In one of the earlier posts someone mentioned that AppLocker would overcome SRP (The same is said in the help file, for example).
While that's true, I've also read in the help file that if setting SRP and AppLocker in different GPOs, that it will allow interoperability between both.

Could you check it? I can't at the moment.


Thank you

 

Yes, but Applocker GPO policy will take precedence SRP GPO policy in Windows Server 2008 R2 and Win 7.

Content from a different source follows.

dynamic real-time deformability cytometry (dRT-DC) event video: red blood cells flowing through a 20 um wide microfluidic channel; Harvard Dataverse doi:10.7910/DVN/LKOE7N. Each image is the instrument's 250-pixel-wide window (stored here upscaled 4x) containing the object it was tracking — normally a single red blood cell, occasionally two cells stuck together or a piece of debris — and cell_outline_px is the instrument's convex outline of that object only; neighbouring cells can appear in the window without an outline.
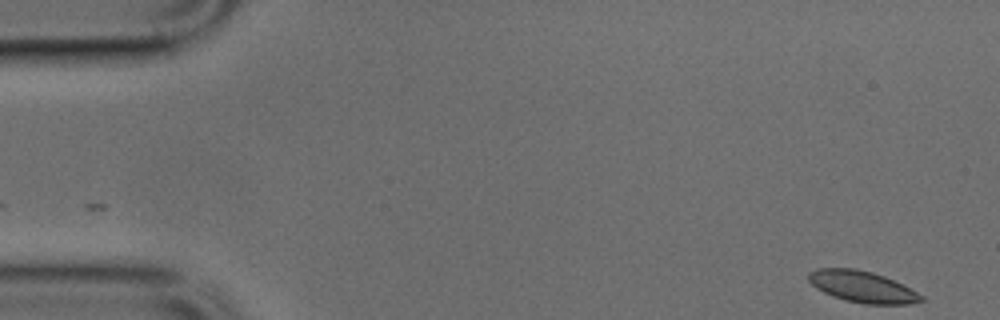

http://technet.microsoft.com/en-us/library/ee791851(WS.10).aspx

 

Ok please bear with me as I try to explain a couple things. I have applocker enabled as per Lucy's posts. After reboot I see that some programs have issues. Flash keeps crashing in IE8 which causes IE8 to crash. Also, Google Chrome will not start up unless I choose "run as admin". I am assuming other programs will need to "run as admin" protocol as well?

Here's my questions-
1. I read something about a white list above, is there an easy way to build a white list?
2. I am running as admin, do I still need a real time antivirus scanner? I have a few on demand scanners on hand. I also have prevx paid which can be ran and is no big deal. I just hate all the scanners going on all the time.
3. Running as admin with applocker do I need a HIPS or some sort of behavior monitor program, such as Comodo with D+ or MD?
4. If I choose to run a standard account with applocker is there some way to move all my programs and such things as browser favorites from admin to the standard account in one swoop?
5. If I choose to run as sandard account with applocker is there an easy way to white list programs?
6. Is there some fix for the flash in IE8 issue?